Sold Ceramics - Sold Famille Verte wares 1680-1725 - Famille Verte and Powder Blue - Page 1
Height 73 mm (2.87 inch), diameter of rim 143 mm (5.63 inch), diameter of footring 61 mm (2.40 inch). weight 290 grams (10.23 ounce (oz.))
Octagonal bowl on footring with spreading sides. Decorated in powder blue, underglaze blue and various overglaze famille verte enamels. The sides are divided in eight panels and on the outside show alternately, a bird perched on a branch of a prunus tree or flowering plants and some of the 'hundred antiquities' or a river scape on a powder blue ground.
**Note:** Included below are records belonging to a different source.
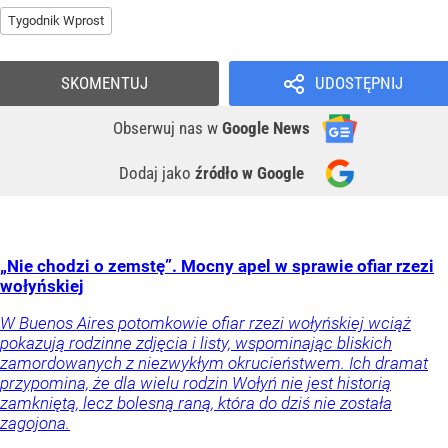
Tygodnik Wprost
SKOMENTUJ
UDOSTĘPNIJ
Obserwuj nas
w
Google News
Dodaj jako
źródło w Google
„Nie chodzi o zemstę”. Mocny apel w sprawie ofiar rzezi
wołyńskiej
W Buenos Aires potomkowie ofiar rzezi wołyńskiej wciąż
pokazują rodzinne zdjęcia i listy, wspominając bliskich
zamordowanych z niezwykłym okrucieństwem. Ich dramat
przypomina, że dla wielu rodzin Wołyń nie jest historią
zamkniętą, lecz bolesną raną, która do dziś nie została
zagojona.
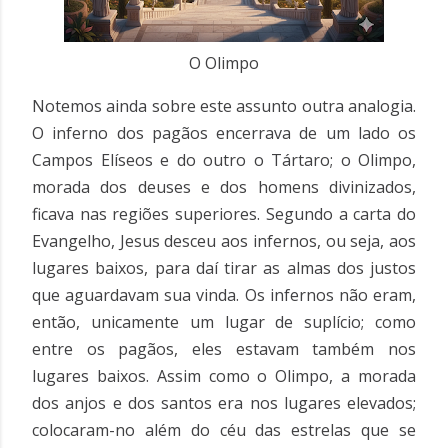
O Olimpo
Notemos ainda sobre este assunto outra analogia.
O inferno dos pagãos encerrava de um lado os
Campos Elíseos e do outro o Tártaro; o Olimpo,
morada dos deuses e dos homens divinizados,
ficava nas regiões superiores. Segundo a carta do
Evangelho, Jesus desceu aos infernos, ou seja, aos
lugares baixos, para daí tirar as almas dos justos
que aguardavam sua vinda. Os infernos não eram,
então, unicamente um lugar de suplício; como
entre os pagãos, eles estavam também nos
lugares baixos. Assim como o Olimpo, a morada
dos anjos e dos santos era nos lugares elevados;
colocaram-no além do céu das estrelas que se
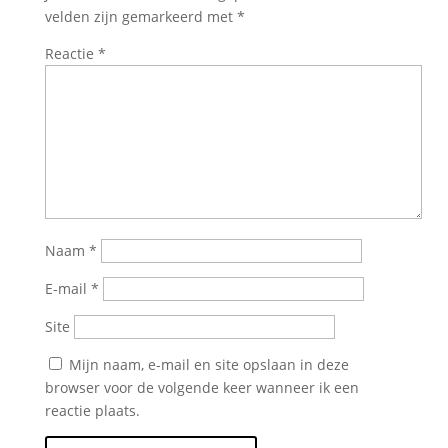
velden zijn gemarkeerd met
*
Reactie
*
Naam
*
E-mail
*
Site
Mijn naam, e-mail en site opslaan in deze
browser voor de volgende keer wanneer ik een
reactie plaats.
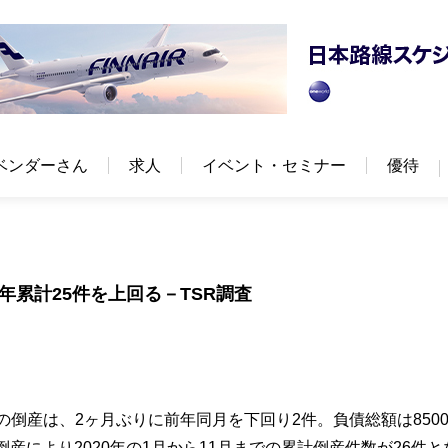
ベンダーさん
求人
イベント・セミナー
優待
年累計25件を上回る－TSR調査
の倒産は、2ヶ月ぶりに前年同月を下回り2件。負債総額は850
産により2020年の1月から11月までの累計倒産件数が26件と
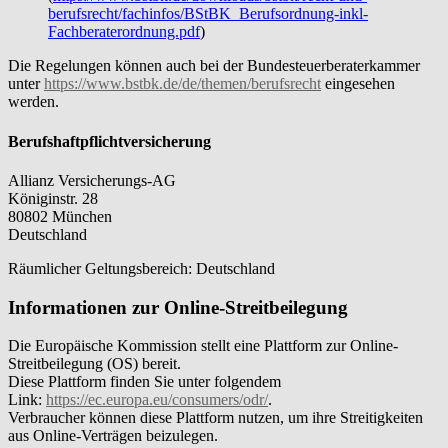
berufsrecht/fachinfos/BStBK_Berufsordnung-inkl-
Fachberaterordnung.pdf
)
Die Regelungen können auch bei der Bundesteuerberaterkammer
unter
https://www.bstbk.de/de/themen/berufsrecht
eingesehen
werden.
Berufshaftpflichtversicherung
Allianz Versicherungs-AG
Königinstr. 28
80802 München
Deutschland
Räumlicher Geltungsbereich: Deutschland
Informationen zur Online-Streitbeilegung
Die Europäische Kommission stellt eine Plattform zur Online-
Streitbeilegung (OS) bereit.
Diese Plattform finden Sie unter folgendem
Link:
https://ec.europa.eu/consumers/odr/
.
Verbraucher können diese Plattform nutzen, um ihre Streitigkeiten
aus Online-Verträgen beizulegen.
Around the lobbed rim on the inside a border with reserves filled with geometrical patterns and flower heads alternating with ruyi heads. On the bottom, flower sprays in a double concentric band in underglaze blue.
There is a special category within Kangxi blue and white, namely 'powder blue'. This name refers to a specific technique used to decorate porcelain. Cobalt blue oxide was not applied to the surface of the dried object with a brush but was blown onto it through a hollow pipe that was covered at the opposite end with a piece of gauze. Once the object had been glazed and fired the surface showed tiny dots and patches of blue that suggest depth and create an interesting texture. Before blowing the blue, panels and cartouches could be reserved by covering the surface with paper cutouts of the desired shape. The areas beneath these were still white after firing and were subsequently filled with enameled decorations, usually of the famille verte type, sometimes in iron red, showing birds, flowering plants, landscapes or figural scenes. Gold could be added in a third firing process, but it has usually worn off by now. Powder blue rarely occurs any more after 1725. It was supplanted by 'Batavia Brown', an evenly applied underglaze brown color with panels that were filled with decorations in the more modern famille rose enamels.
This bowl showcases the virtuosity of the porcelain producer, who used various decorative techniques in different media for which three kiln firings were needed. (Jörg 2011/2, p.58)
Condition: Four hairlines and a restored chip to the rim.